** Data section **
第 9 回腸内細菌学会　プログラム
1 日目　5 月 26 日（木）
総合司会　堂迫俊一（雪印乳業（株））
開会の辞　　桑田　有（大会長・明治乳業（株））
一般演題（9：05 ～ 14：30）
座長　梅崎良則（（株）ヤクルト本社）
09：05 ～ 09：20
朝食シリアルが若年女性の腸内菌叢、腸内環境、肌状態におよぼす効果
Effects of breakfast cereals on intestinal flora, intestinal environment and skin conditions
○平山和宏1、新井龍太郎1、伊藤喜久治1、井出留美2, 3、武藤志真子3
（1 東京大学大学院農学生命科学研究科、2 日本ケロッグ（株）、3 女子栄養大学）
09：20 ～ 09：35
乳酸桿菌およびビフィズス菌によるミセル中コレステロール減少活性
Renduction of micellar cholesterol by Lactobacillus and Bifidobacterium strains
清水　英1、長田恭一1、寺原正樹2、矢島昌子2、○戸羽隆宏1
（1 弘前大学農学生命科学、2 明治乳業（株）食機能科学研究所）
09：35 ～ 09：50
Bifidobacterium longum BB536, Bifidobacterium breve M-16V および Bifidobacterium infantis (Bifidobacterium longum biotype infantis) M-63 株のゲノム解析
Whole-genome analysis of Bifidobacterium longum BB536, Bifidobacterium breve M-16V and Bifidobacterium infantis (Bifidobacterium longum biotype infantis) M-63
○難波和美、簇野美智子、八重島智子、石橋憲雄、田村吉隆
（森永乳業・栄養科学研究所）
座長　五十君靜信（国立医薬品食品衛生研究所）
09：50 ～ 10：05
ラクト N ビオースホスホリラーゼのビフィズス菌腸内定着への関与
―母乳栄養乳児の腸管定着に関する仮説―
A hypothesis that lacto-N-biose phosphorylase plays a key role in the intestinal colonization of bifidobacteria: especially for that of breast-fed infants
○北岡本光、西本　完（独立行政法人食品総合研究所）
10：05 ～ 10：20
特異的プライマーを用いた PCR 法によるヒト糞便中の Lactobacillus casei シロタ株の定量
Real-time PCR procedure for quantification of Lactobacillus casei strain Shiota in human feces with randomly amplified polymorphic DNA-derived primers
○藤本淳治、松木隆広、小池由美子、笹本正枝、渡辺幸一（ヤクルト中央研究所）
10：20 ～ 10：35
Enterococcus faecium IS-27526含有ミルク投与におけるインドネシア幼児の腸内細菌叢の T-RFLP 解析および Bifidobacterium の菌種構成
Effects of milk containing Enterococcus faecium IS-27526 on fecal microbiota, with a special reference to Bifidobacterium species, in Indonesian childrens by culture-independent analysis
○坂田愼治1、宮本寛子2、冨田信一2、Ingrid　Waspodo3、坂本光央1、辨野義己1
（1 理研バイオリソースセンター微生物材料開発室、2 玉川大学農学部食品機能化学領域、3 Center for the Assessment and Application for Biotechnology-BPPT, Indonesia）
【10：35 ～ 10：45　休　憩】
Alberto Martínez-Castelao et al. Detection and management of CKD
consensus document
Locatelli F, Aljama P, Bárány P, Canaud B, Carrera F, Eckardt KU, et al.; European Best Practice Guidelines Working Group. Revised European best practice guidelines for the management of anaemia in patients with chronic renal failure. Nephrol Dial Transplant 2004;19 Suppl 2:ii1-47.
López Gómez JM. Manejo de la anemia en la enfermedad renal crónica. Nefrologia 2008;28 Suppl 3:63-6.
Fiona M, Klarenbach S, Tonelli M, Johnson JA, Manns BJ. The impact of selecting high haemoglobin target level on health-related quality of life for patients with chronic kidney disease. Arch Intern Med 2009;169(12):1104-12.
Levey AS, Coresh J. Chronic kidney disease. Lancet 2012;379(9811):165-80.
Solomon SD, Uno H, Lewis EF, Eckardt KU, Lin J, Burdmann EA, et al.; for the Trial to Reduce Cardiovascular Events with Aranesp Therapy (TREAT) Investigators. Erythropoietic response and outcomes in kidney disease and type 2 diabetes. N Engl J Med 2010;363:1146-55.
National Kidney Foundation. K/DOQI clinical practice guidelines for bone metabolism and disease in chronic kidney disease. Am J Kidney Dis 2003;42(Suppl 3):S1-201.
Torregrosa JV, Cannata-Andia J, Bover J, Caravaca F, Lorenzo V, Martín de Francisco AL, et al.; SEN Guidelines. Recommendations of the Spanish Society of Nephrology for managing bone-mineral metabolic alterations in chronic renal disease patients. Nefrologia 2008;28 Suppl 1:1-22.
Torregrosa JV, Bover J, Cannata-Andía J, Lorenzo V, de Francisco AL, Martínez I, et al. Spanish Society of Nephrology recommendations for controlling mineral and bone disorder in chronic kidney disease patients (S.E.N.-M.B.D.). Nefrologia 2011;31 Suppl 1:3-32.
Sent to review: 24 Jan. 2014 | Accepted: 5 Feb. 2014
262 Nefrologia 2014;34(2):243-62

** Work task **
Beginning with the first line of the listing above, print each line exactly until you have printed the line that contains "特異的プライマーを用いた PCR 法によるヒト糞便中の".

** Task response **
第 9 回腸内細菌学会　プログラム
1 日目　5 月 26 日（木）
総合司会　堂迫俊一（雪印乳業（株））
開会の辞　　桑田　有（大会長・明治乳業（株））
一般演題（9：05 ～ 14：30）
座長　梅崎良則（（株）ヤクルト本社）
09：05 ～ 09：20
朝食シリアルが若年女性の腸内菌叢、腸内環境、肌状態におよぼす効果
Effects of breakfast cereals on intestinal flora, intestinal environment and skin conditions
○平山和宏1、新井龍太郎1、伊藤喜久治1、井出留美2, 3、武藤志真子3
（1 東京大学大学院農学生命科学研究科、2 日本ケロッグ（株）、3 女子栄養大学）
09：20 ～ 09：35
乳酸桿菌およびビフィズス菌によるミセル中コレステロール減少活性
Renduction of micellar cholesterol by Lactobacillus and Bifidobacterium strains
清水　英1、長田恭一1、寺原正樹2、矢島昌子2、○戸羽隆宏1
（1 弘前大学農学生命科学、2 明治乳業（株）食機能科学研究所）
09：35 ～ 09：50
Bifidobacterium longum BB536, Bifidobacterium breve M-16V および Bifidobacterium infantis (Bifidobacterium longum biotype infantis) M-63 株のゲノム解析
Whole-genome analysis of Bifidobacterium longum BB536, Bifidobacterium breve M-16V and Bifidobacterium infantis (Bifidobacterium longum biotype infantis) M-63
○難波和美、簇野美智子、八重島智子、石橋憲雄、田村吉隆
（森永乳業・栄養科学研究所）
座長　五十君靜信（国立医薬品食品衛生研究所）
09：50 ～ 10：05
ラクト N ビオースホスホリラーゼのビフィズス菌腸内定着への関与
―母乳栄養乳児の腸管定着に関する仮説―
A hypothesis that lacto-N-biose phosphorylase plays a key role in the intestinal colonization of bifidobacteria: especially for that of breast-fed infants
○北岡本光、西本　完（独立行政法人食品総合研究所）
10：05 ～ 10：20
特異的プライマーを用いた PCR 法によるヒト糞便中の Lactobacillus casei シロタ株の定量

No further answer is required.